How to save, and waste, in the laundry room

Laundry Room

Hotels actively running laundry operations know them to be expensive and time consuming, but in many cases equipment is not being right-sized with the number of rooms they are servicing. According to Marcela Arciniegas, SVP of global operations at laundry service consulting agency PDQ Consulting, the majority of midscale hotels between 200 and 450 rooms lack the necessary equipment to handle the linens they are stocked with, leading to a longer and costlier wash cycle.

“Over the last decade, linen presentation at the majority of hotels has increased dramatically without increasing laundry machine capacity,” Arciniegas said. “What was made 20 years ago could be washed with three machines. Hotels now have duvets that must be washed every day.”

Arciniegas warned against the pitfalls of improper upgrades as well, citing examples where hotels will invest in a new washer but not a new dryer. A stronger washer that can clean more linen at once introduces problems for an underpowered dryer that will not only fail to do its job but will go on to damage both itself and the linen it is drying.

“If you have a washer designed to clean 100 pounds of linens, you will need a dryer calibrated to dry 150 pounds of linens,” Arciniegas said. “Material is heavier when wet. The weaker dryer will take longer to dry the linen, wearing them out in the process and eventually scorching them.”

“With textiles in general, the biggest enemy is heat,” said Greg Fuller, national account manager for textile manufacturer WestPoint Hospitality.  “Ironing a sheet will change its color if done incorrectly.

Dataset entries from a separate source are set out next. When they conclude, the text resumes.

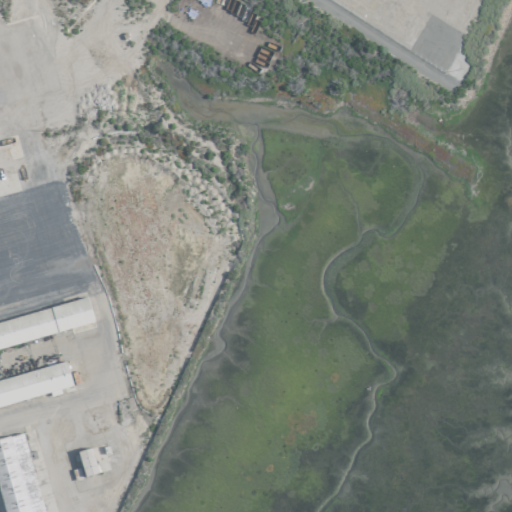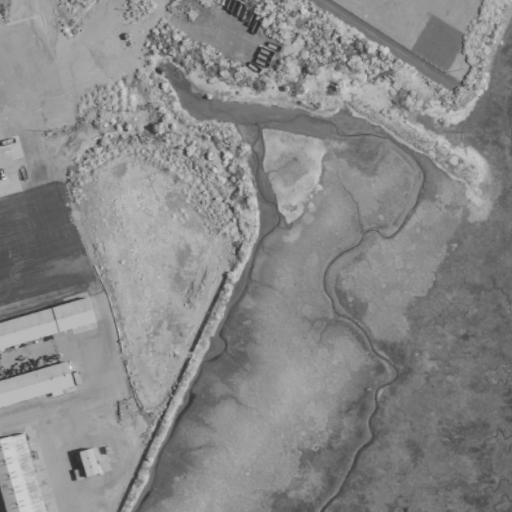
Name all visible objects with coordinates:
airport: (256, 256)
building: (44, 321)
building: (44, 322)
building: (33, 382)
building: (33, 383)
building: (84, 461)
building: (85, 462)
building: (16, 476)
building: (17, 476)
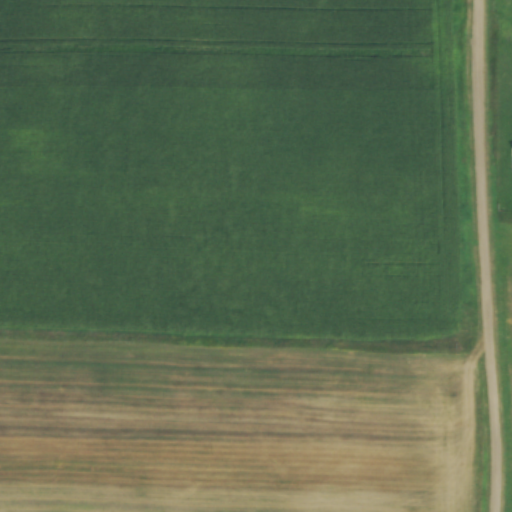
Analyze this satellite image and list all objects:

And if a dryer is too weak, a lower temperature can stress the yarns. A moderate temperature for extended periods is often your biggest enemy.”

Even when a hotel has the right equipment, training is often a challenge because hotel laundry workers tend to have a high turnover rate. Fuller said that washing instructions for textiles are often not followed properly, even though detailed instructions are given. 

“Employees end up cranking the heat up, or turning up dryer time,” Fuller said. “There needs to be some re-education.”

Joseph Ricci, president & CEO of textile advocacy organization TRSA, said that the washing process is most simply broken down into four categories: water, chemicals, agitation and time. If any of those factors is altered, such as using more sophisticated chemicals or machinery, each of the other three are also affected in turn. A new detergent could potentially lower the necessary water temperature for washes, meaning less energy is being used per wash. 

But all of these savings are for naught should employees fail to change the washing process after acquiring new technology. And according to Ricci, many hotels are unaware of whether or not they are saving money at all due to the way utilities bills lump all of a hotel’s costs together.

“Everything is built into the hotel bill as one piece, so [hotels] don’t have a firm grasp on their individual costs,” Ricci said. “They have to understand their actual use of water and energy before savings can be made.”